Work to complete:
1. Answer these from the Rob Nelson biography:
(a) In what town was Nelson raised?
(b) Whom did Nelson succeed as co-anchor of the weekend morning newscasts at WABC-TV?
(c) Who became Nelson's co-anchor on Morning Rush in June 2022?
2. Please return the stretch of the Rob Nelson biography from "American television news" through "October 1, 2026.", copied word for word.

American television news anchor

Rob Nelson (born June 5, 1978) is an American news presenter. He is an anchor on Morning Rush for Scripps News (formerly Newsy). Previously, he was the weeknight news anchor for NewsNation’s primetime newscast NewsNation Prime and a weekend morning anchor and weekday reporter at WABC-TV. Nelson will become the anchor of NJ PBS News starting on October 1, 2026.

==Early life==
Nelson was raised in Mount Laurel, New Jersey and graduated from the University of North Carolina at Chapel Hill.

==Career==
After working seven years for the New Orleans newspaper The Times-Picayune, Nelson in June 2007 became a morning anchor for WWL-TV in that city. On July 7, 2010, he became co-anchor of the ABC overnight news program World News Now and that network's America This Morning. In January 2014, Nelson joined New York City's WABC-TV as co-anchor of the weekend morning newscasts, succeeding Phil Lipof. On February 24, 2020, he announced he was leaving the station to pursue other opportunities. Nelson subsequently headed to Chicago, where he helped Nexstar Media Group launch NewsNation for its national station WGN America. The program, launched September 2020 was originally three hours but over time the retitled NewsNation Prime was reduced to one hour as the rebranded NewsNation channel added more opinion and analysis programming. Nelson left NewsNation in August 2021.

Nelson signed on to be part of the relaunch of Newsy as it became a broadcast and streaming television news channel in October 2021 through November 2024. In doing so, he rejoined Kate O'Brian who hired him at WABC. He was the 4 p.m. to 7 p.m. anchor of Newsy Reports, a straight news program, and is based out of Atlanta. In June 2022, he became the co-anchor of Morning Rush with Alex Livingston.

On September 16, 2026, NJ PBS announced that Nelson will become the anchor of the upcoming NJ PBS News program starting on October 1.

==Awards==
Nelson has won awards from organizations including the Society of Professional Journalists, the National Association of Black Journalists, the Press Club of New Orleans and the Louisiana Press Association.

Given information:
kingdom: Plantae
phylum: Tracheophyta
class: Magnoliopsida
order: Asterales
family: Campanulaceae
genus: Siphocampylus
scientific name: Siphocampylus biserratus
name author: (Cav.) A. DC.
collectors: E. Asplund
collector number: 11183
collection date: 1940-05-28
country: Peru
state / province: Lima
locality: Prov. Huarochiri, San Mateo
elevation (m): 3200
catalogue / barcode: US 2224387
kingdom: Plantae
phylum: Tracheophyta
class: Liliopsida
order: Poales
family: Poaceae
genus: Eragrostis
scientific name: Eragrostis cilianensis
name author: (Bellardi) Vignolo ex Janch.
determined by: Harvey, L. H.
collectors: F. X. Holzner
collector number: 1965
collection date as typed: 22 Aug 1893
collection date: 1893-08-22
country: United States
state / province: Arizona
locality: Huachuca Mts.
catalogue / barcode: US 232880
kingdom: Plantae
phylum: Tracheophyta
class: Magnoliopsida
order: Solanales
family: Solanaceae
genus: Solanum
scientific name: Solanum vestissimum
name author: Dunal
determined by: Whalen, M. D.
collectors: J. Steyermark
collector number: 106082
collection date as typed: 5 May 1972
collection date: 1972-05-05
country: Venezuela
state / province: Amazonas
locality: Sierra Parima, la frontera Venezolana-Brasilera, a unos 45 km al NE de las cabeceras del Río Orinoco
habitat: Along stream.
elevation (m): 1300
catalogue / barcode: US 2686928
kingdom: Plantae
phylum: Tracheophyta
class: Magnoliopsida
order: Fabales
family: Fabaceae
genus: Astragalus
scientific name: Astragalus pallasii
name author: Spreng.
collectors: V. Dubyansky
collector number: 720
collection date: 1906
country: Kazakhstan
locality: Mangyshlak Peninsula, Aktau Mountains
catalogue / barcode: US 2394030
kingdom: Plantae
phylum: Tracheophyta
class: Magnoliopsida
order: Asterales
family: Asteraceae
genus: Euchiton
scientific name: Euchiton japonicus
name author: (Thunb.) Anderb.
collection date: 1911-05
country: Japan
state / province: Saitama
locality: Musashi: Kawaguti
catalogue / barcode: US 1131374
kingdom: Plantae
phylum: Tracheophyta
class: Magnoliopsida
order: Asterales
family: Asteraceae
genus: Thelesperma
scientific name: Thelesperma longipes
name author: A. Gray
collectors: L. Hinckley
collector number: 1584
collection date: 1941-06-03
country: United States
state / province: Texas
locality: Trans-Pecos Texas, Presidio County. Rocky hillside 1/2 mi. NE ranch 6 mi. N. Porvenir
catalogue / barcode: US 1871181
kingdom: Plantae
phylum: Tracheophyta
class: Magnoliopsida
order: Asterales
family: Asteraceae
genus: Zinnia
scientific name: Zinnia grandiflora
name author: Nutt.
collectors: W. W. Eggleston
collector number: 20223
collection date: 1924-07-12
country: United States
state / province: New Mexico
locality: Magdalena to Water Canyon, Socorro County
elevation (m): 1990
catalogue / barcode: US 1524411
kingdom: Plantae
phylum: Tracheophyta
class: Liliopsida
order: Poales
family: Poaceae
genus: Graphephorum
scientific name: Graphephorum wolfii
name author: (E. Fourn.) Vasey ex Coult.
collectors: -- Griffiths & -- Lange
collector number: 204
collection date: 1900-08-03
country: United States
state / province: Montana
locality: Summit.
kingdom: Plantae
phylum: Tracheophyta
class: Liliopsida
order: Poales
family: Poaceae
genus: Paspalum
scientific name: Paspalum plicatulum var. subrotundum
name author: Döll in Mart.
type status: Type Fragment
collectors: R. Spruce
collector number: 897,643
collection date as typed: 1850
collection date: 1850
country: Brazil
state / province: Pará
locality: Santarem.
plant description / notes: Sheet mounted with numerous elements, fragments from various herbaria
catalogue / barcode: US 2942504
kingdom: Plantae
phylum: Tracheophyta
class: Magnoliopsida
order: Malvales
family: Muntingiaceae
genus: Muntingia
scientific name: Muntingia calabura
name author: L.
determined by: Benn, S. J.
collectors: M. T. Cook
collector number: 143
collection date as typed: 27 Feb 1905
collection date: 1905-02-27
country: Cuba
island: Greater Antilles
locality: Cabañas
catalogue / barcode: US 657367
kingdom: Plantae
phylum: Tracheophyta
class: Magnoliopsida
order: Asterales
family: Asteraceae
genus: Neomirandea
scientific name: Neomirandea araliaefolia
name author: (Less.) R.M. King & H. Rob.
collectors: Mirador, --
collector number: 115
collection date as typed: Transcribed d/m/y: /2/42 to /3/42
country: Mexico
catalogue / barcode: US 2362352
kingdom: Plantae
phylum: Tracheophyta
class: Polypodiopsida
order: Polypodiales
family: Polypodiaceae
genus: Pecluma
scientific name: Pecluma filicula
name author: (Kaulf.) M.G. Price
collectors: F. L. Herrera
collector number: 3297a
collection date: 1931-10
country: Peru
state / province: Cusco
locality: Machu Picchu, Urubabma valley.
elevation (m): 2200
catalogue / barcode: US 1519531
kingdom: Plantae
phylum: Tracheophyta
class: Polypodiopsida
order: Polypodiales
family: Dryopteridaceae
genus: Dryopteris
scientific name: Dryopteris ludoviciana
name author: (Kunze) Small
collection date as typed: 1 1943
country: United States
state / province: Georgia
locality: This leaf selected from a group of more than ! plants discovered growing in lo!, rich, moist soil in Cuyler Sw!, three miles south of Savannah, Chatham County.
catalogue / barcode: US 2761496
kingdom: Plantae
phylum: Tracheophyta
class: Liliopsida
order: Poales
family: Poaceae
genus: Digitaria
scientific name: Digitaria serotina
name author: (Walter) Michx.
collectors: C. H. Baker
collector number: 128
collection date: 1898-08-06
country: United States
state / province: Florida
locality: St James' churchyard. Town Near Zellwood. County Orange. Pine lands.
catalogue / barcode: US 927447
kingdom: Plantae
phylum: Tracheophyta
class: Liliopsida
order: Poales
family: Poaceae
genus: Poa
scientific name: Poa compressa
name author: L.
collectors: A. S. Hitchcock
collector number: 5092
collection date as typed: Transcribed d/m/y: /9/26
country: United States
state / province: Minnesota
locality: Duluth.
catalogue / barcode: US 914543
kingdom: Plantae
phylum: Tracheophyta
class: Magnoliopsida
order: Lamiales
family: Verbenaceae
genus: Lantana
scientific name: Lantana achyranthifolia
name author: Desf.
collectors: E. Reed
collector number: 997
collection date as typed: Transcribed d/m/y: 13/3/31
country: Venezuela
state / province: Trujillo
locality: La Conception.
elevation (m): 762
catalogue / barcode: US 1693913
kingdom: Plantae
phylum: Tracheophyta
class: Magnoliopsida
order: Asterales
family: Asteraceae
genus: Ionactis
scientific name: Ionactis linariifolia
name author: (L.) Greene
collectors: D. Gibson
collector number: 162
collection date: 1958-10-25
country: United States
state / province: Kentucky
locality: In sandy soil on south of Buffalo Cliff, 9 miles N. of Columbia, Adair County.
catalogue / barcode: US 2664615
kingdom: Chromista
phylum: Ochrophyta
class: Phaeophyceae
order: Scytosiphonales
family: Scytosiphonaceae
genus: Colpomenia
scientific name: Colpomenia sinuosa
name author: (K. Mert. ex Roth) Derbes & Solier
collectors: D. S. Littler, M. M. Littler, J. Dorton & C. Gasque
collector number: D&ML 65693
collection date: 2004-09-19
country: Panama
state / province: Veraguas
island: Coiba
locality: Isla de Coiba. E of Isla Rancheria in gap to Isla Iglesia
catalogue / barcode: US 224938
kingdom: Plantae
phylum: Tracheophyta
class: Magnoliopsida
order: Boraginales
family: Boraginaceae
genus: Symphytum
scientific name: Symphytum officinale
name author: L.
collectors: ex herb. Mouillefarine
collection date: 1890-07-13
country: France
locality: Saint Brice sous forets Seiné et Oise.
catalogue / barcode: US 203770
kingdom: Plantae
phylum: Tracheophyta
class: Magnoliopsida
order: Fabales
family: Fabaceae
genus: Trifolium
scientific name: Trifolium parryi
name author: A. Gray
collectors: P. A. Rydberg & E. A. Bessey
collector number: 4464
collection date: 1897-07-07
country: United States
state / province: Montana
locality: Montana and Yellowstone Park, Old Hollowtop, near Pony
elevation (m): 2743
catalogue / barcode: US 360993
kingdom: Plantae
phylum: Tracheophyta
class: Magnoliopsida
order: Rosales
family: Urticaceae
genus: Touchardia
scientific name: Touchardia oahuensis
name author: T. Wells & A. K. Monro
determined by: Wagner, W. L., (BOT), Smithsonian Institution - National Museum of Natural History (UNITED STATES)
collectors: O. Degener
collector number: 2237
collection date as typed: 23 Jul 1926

Your written answers:
1.
(a) Mount Laurel, New Jersey
(b) Phil Lipof
(c) Alex Livingston

2.
American television news anchor

Rob Nelson (born June 5, 1978) is an American news presenter. He is an anchor on Morning Rush for Scripps News (formerly Newsy). Previously, he was the weeknight news anchor for NewsNation’s primetime newscast NewsNation Prime and a weekend morning anchor and weekday reporter at WABC-TV. Nelson will become the anchor of NJ PBS News starting on October 1, 2026.